DENVER — Inauguration Day is a week away and law enforcement in Washington, D.C. is preparing for a number of security threats. Concerns have grown since some supporters of President Donald Trump stormed the U.S. Capitol building last Wednesday.
That chaotic, deadly day also fueled concerns over local security concerns in Colorado leading up to an unprecedented power transfer. In a public meeting on Wednesday, Denver Public Safety Director Murphy Robinson let the city council know he'd have to leave early.
“I do have a planning meeting with the Director of the FBI later on today, during this presentation, to coordinate the efforts around the inauguration,” he said.
State capitals across the country are beefing up security ahead of the inauguration of President-elect Joe Biden after the FBI posted a bulletin saying "armed protests are being planned at all 50 state capitals."
Business owners calling into another safety meeting Wednesday afternoon with Denver Police Chief Paul Pazen expressed concern and asked for direction leading up to the inauguration. A couple of them asked if they should board up businesses as they did over the summer during social injustice protests.
“At this time we are not specifically recommending boarding up businesses or shops. We don't have specific threats to our business community,” Pazen said.

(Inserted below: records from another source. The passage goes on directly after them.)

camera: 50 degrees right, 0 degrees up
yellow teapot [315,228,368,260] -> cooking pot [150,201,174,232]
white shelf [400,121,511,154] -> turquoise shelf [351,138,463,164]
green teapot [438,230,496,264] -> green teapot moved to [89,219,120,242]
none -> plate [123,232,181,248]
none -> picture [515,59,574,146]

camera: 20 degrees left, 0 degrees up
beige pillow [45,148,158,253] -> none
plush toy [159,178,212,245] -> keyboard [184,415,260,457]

The department has beefed up resources to prevent chaos, according to Pazen, should something happen. They cannot share what exactly is happening behind the scenes, but they're working with several agencies, including Colorado State Patrol, which oversees security at and around the state Capitol building in downtown Denver.
Earlier this week, Denver Police released the following statement about the potential for armed marches:
"The Denver Police Department (DPD) respects the right to peacefully assemble. DPD continually monitors for protests/demonstrations and plans accordingly, while working with our local, state and federal law enforcement partners. DPD encourages those who participate in protests, demonstrations, marches, or other gatherings, as protected by the First Amendment, to do so in a safe and lawful manner.

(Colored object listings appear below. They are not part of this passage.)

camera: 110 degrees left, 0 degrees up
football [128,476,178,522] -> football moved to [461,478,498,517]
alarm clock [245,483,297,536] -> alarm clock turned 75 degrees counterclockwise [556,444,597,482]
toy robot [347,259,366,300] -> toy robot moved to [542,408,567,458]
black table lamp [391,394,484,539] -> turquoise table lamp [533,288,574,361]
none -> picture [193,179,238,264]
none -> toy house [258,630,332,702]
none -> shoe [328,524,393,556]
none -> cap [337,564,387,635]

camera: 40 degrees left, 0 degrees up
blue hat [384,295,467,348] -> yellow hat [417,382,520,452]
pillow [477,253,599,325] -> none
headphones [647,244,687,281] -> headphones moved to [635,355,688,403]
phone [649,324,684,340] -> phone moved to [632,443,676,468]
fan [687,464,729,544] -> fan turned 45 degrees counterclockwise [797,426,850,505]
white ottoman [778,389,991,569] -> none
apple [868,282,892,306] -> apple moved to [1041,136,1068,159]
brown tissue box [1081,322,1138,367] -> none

Due to the sensitivity and potential safety concerns, we do not identify specific events, groups, organizers, etc. in regards to protests, marches, assemblies. Similarly, we do not discuss in detail our plans for responding to demonstrations/protests as that could jeopardize public and officer safety. What we can say at this time is that DPD is aware that there are efforts to organize two possible protests in Denver in the coming weeks and we will continue monitoring and planning accordingly."

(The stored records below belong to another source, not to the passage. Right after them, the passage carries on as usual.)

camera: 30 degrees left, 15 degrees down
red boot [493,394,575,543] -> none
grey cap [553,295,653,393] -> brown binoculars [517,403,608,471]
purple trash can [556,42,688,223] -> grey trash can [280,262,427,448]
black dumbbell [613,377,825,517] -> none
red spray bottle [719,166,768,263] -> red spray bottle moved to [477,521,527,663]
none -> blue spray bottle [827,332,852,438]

Pazen said law enforcement would notify local businesses should something change. The hope, of course, is that tensions calm.
“Mob violence goes against everything we believe in and everything our movement stands for,” Trump said in a recorded message Wednesday, offering his strongest condemnation yet of the violence and vandalism a full week after some of his supporters stormed the U.S. Capitol. “Now I am asking everyone who has ever believed in our agenda to be thinking of ways to ease tensions, calm tempers.”